Re: Avoiding using signed multiplication while in Mode 7
by on (#212615)
Unfortunately my sprite rotation routine happens outside of the main loop, and can be interrupted by NMI at any time, and uses multiplication registers so it needs to disable interrupts. Doing so might cause it to go into NMI pretty late, causing black bars if the DMA is also being used.
Re: Avoiding using signed multiplication while in Mode 7
by on (#212627)
The multiplication registers do their work in the background, and software only has to read and write them, right? I'd think that the state of those registers would survive the NMI interrupt, as long as you don't touch those registers in your interrupt routine. Let me know if I'm wrong though.
Re: Avoiding using signed multiplication while in Mode 7
by on (#212630)
psycopathicteen wrote:
uses multiplication registers so it needs to disable interrupts.

I mean, that's only a problem if the interrupt is using the multiplier too, right? I suppose one might wish to leave the option open...

Alternately, you could dedicate a couple of banks to an 8x8 multiplication table. I think the ALU should be a bit faster, especially if you use the waiting time intelligently, but you could use tabulated multiplication in interrupts without worrying about what the main code is doing, and if you wanted to waste four banks instead of two you could do 7x7 signed multiply just as easily.

Let's see:

Code:
sep #$20
lda A
xba
lda B
rep #$20
asl
tax
bcs +
lda.l multable_low,x
bra ++
+ lda.l multable_high,x
++

Is there a better way to do that?

Hold on. If you split the results into low-byte and high-byte tables:
Code:
sep #$20
lda A
xba
lda B
tax
lda.l multable_hib,x
xba
lda.l multable_lob,x
rep #$20

...exactly the same length (but more predictable). Huh.
Re: Avoiding using signed multiplication while in Mode 7
by on (#212633)
The entire game runs in the "NMI" code. All that's being done outside of NMI, is rotating sprites, and that takes many frames to finish.

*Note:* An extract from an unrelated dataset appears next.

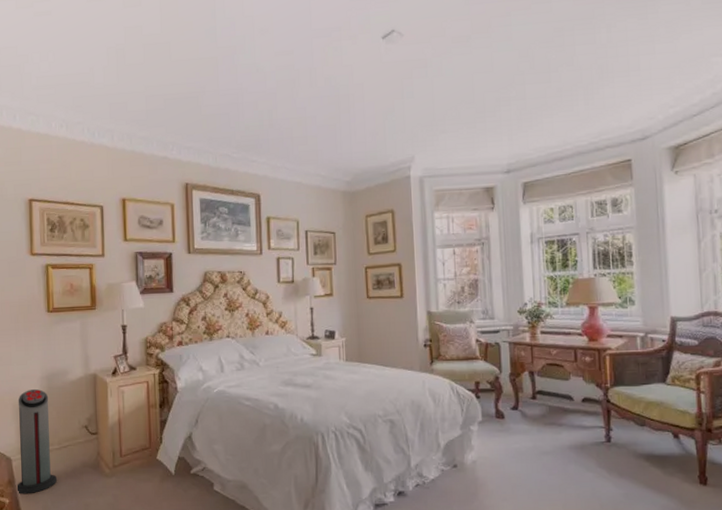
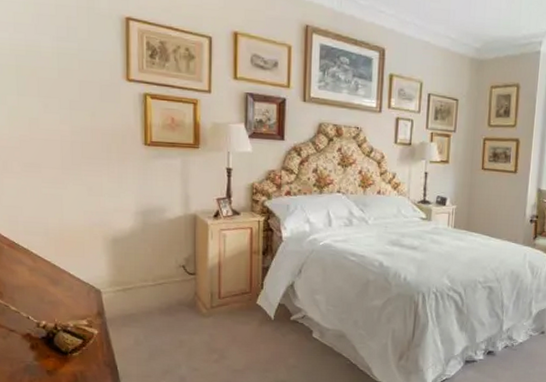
air purifier: present [15,389,57,495] -> none [105,224,150,327]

I decided to check what scanline the code is on before doing the multiplication and if it is on the last 2 lines in a frame it waits for the next frame.
Re: Avoiding using signed multiplication while in Mode 7
by on (#212716)
Now I just need to figure out how to seamlessly switch to Mode 7 mid level. I'd have to make an alternate version of the tile-map scrolling code. I can probably limit the first area of the level to use the second 16kB chunk of VRAM, and only use the first half the Mode-7 layer's memory.